Wikipedia talk:Articles with the most references

Latest comment: 11 months ago by Usernamekiran in topic MOSTREFS bot
WikiProject iconWikipedia Project‑class
WikiProject iconThis page is within the scope of WikiProject Wikipedia, a collaborative effort to improve Wikipedia's encyclopedic coverage of itself. If you would like to participate, please visit the project page. Please remember to avoid self-references and maintain a neutral point of view, even on topics relating to Wikipedia.
ProjectThis page does not require a rating on Wikipedia's content assessment scale.

Intervals edit

Just wanted to state my piece: I find the current interval labeling to be inelegant and unhelpful. The reference counts do not follow an even distribution; it's more like the tail of a poisson distribution. I attempted to remedy this but was reverted for a reason I do not find compelling. However, I am uninterested in a battle over this issue, so I'll simply leave at this point. A waste of time. Praemonitus (talk) 23:25, 22 April 2013 (UTC)Reply

Stats on growth of references? edit

Hi there, very interesting list and Wow! A lot of references per article...  :-)

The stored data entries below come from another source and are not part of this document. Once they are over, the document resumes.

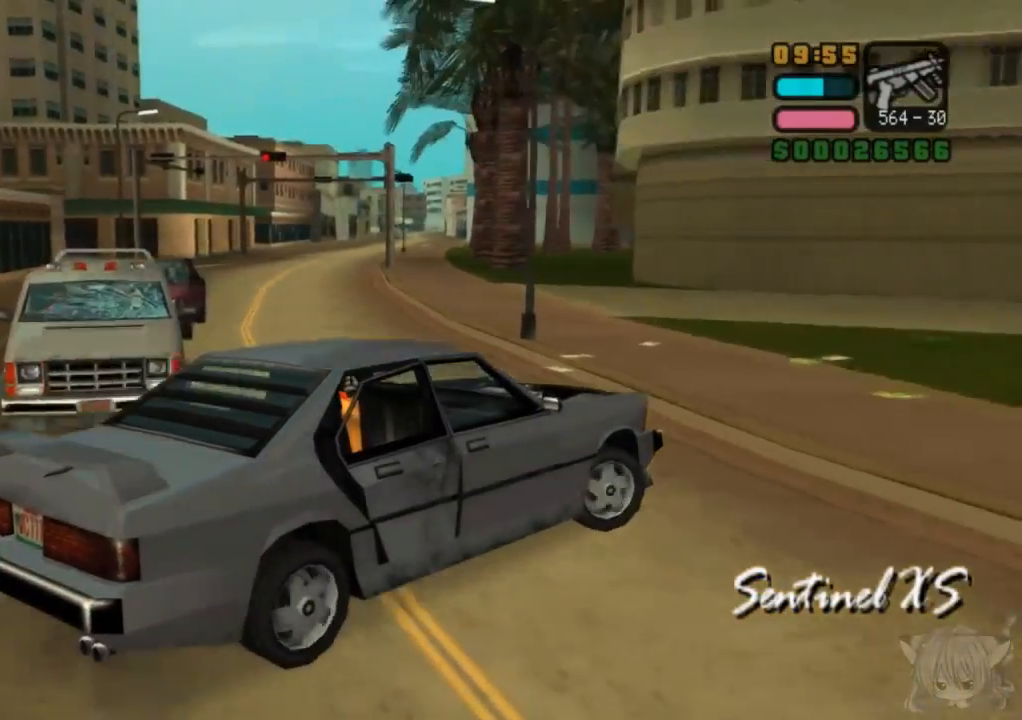
{"buttons": ["CROSS"], "left_stick": "right", "events": [[17, "CROSS", "down"], [133, "CROSS", "up"], [233, "CROSS", "down"], [350, "CROSS", "up"], [433, "CROSS", "down"]]}
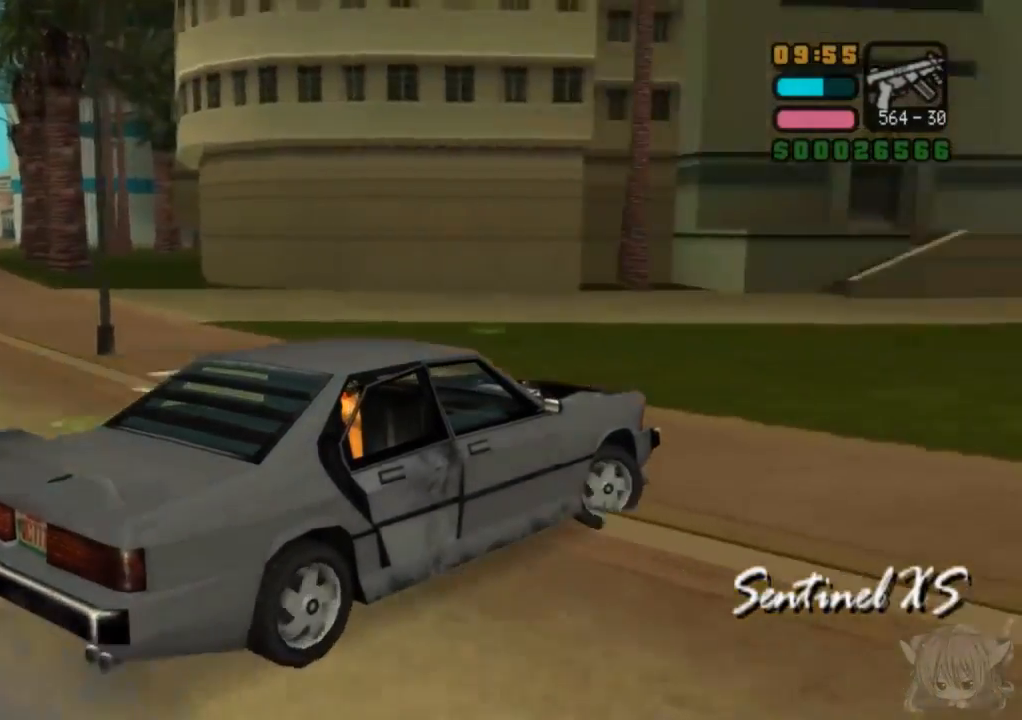
{"buttons": [], "left_stick": "right", "events": [[450, "CROSS", "up"]]}
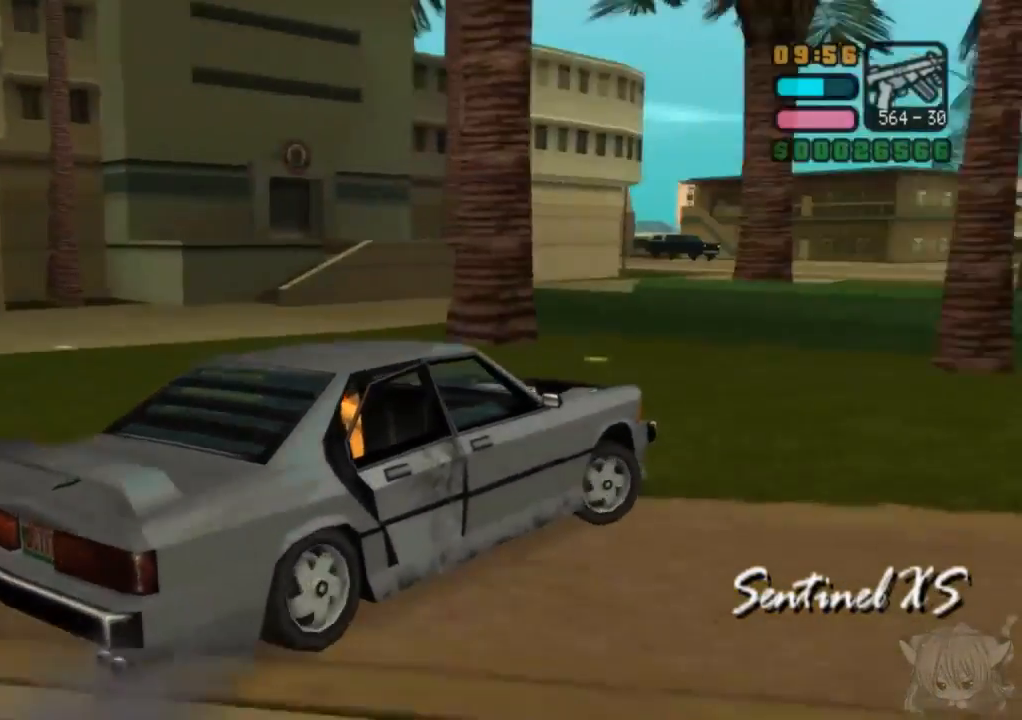
{"buttons": ["CROSS"], "left_stick": "right", "events": [[433, "CROSS", "down"]]}
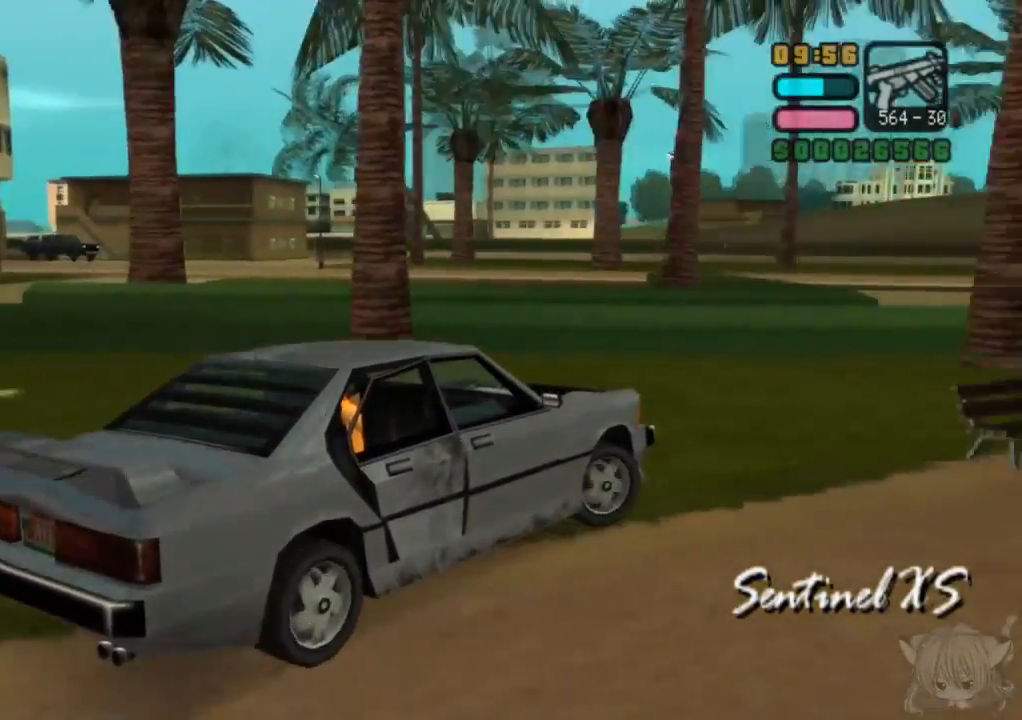
{"buttons": ["CROSS"], "left_stick": "center", "events": [[450, "left_stick", "center"]]}
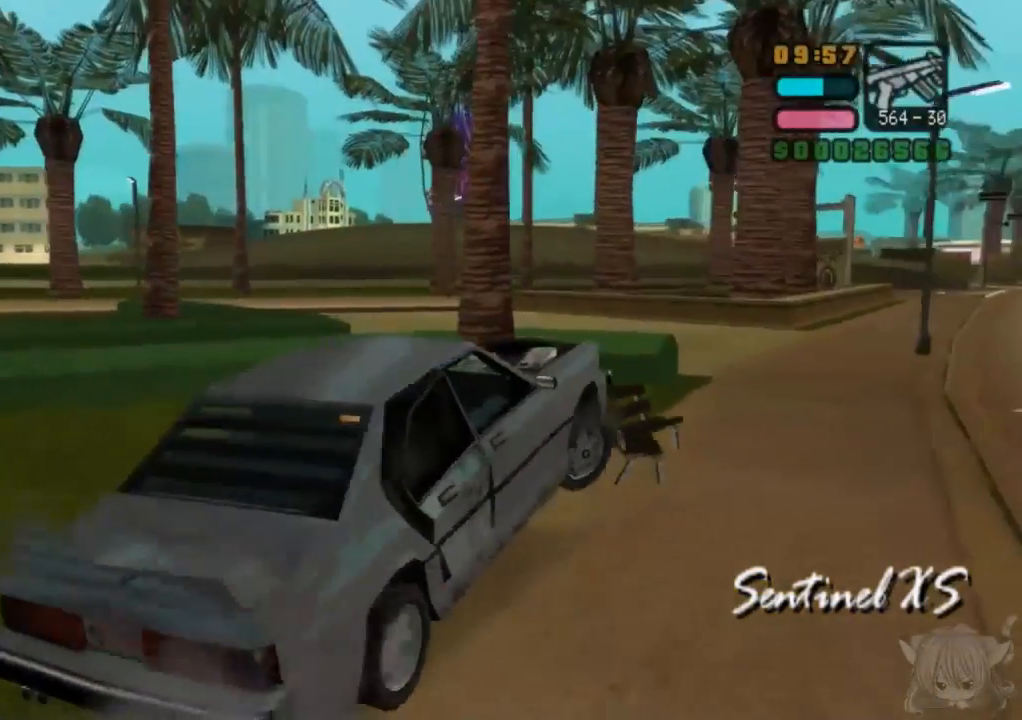
{"buttons": ["SQUARE"], "left_stick": "center", "events": [[350, "CROSS", "up"], [400, "SQUARE", "down"]]}
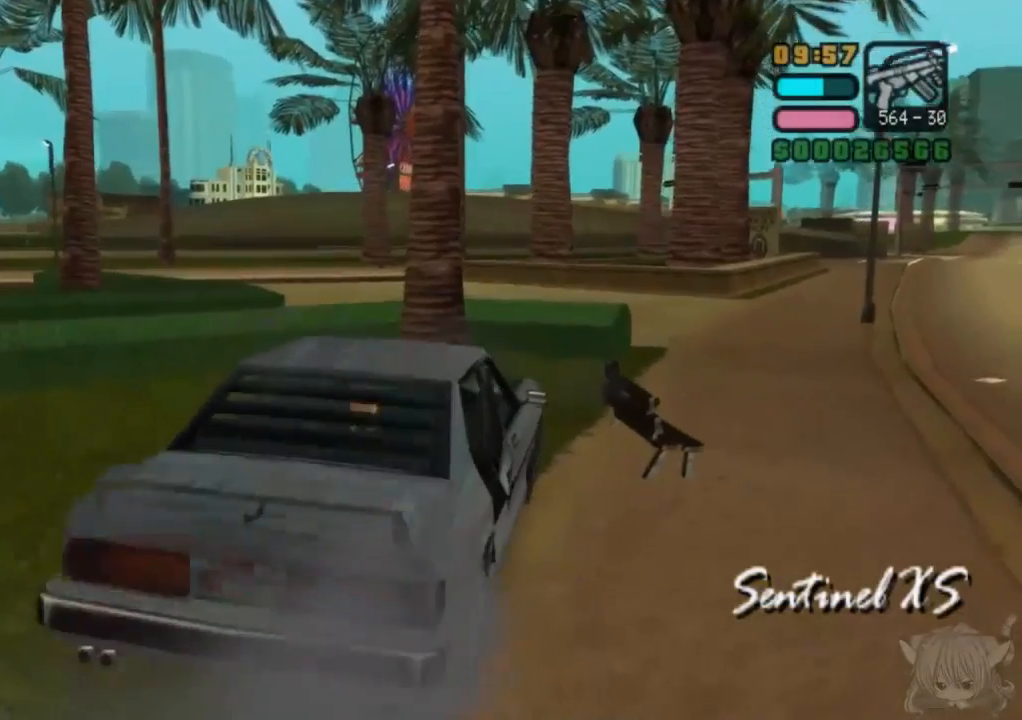
{"buttons": ["CROSS"], "left_stick": "right", "events": [[117, "SQUARE", "up"], [167, "left_stick", "right"], [200, "CROSS", "down"]]}
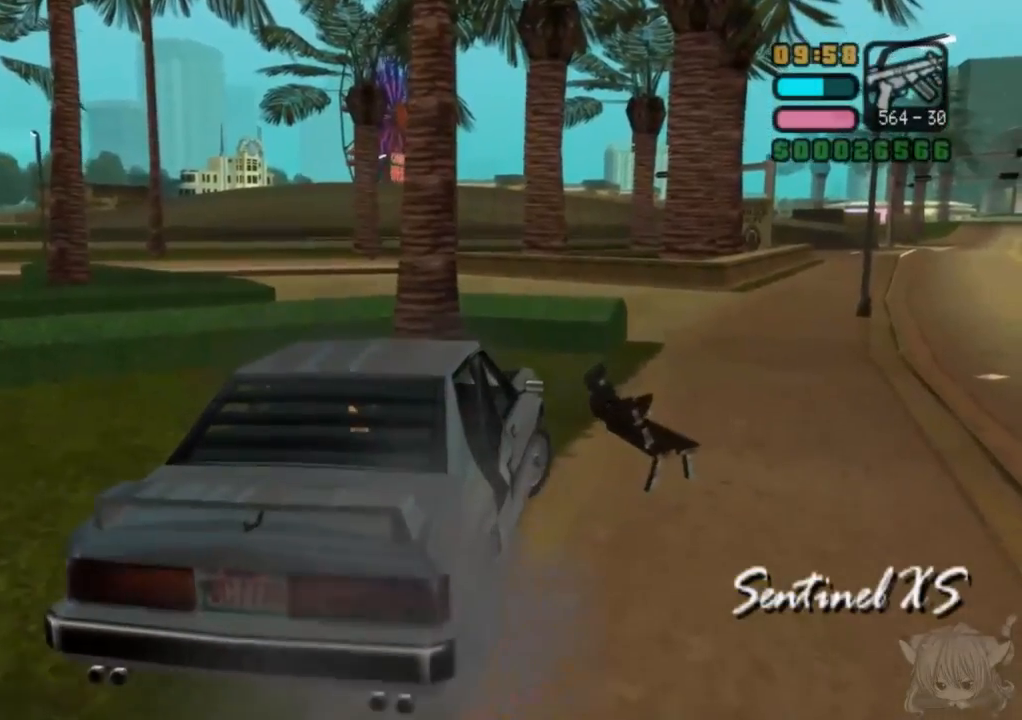
{"buttons": ["CROSS"], "left_stick": "right", "events": [[167, "left_stick", "center"], [367, "left_stick", "right"]]}
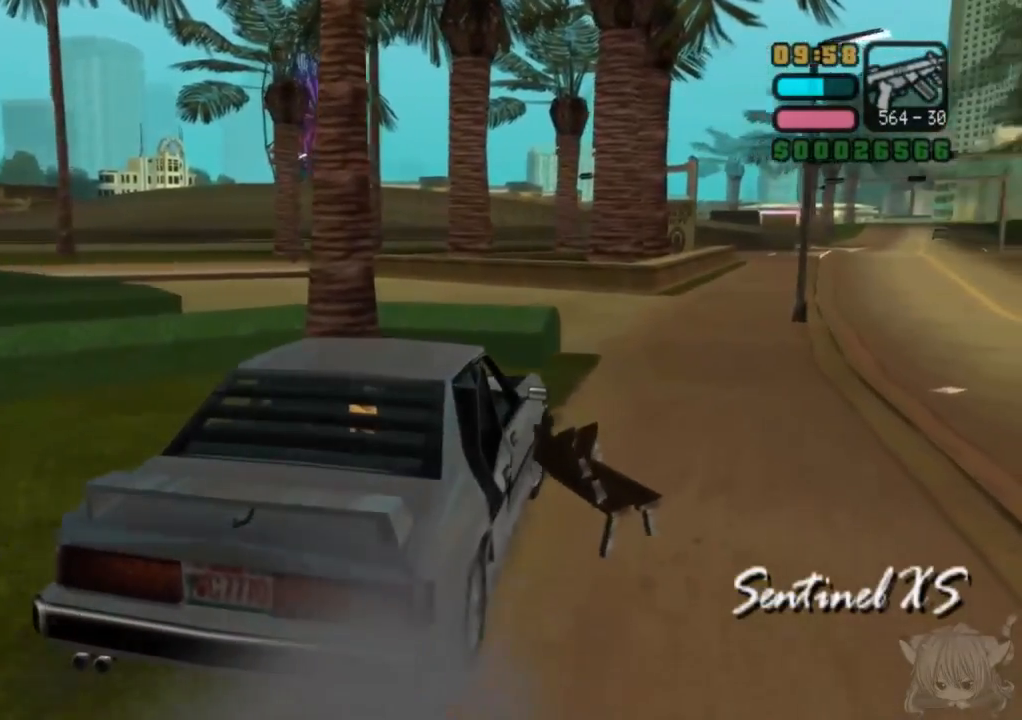
{"buttons": ["CROSS"], "left_stick": "right", "events": []}
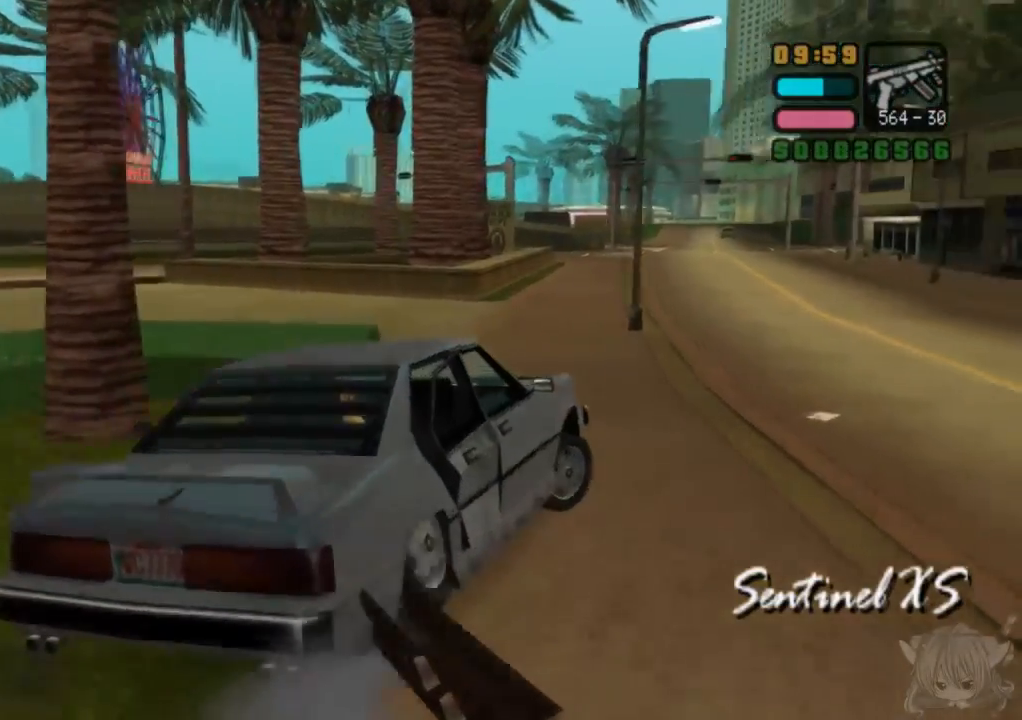
{"buttons": ["CROSS"], "left_stick": "left", "events": [[350, "left_stick", "center"], [467, "left_stick", "left"]]}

  • I am looking for a stat/ report/ study about the growth of references in enWP in total, for the last year or something similar. I think I read somewhere about an evaluation of this kind, maybe for references or for external links or citations. Unfortunately I can't find it anymore and don't remember the place or exact subject. I would be very thankful if somebody could point me to something!
  • On german Wikipedia, users goiken and Svebert looked at the growth of "<ref" in article name space between 10. April 2011, 29. Oktober 2011 and 13. April 2012 (based on dumps, reported here: [1], [2], [3]). They found a growth of references of 36,4 % (from 2,6 to 3,6 million), while the number of german WP articles grew 13,5 %. The average number of references per article was 2,1 in 2011 and 2,5 in 2012.
  • OK, wait, I found some very old stats from enWP of 2008/2009: User:Dr_pda/Article_referencing_statistics and User:WolterBot/Cleanup_statistics. "the average number of citations per paragraph was 2.07 for FA, 2.06 for GA, 0.87 for A class, 0.51 for B, 0.26 for Start, 0.14 for Stub and 0.15 for Unassessed articles. This was out of a total of 2,251,862 articles (disambig pages and obvious lists excluded); 1,625,072 (72%) had no refs" [4].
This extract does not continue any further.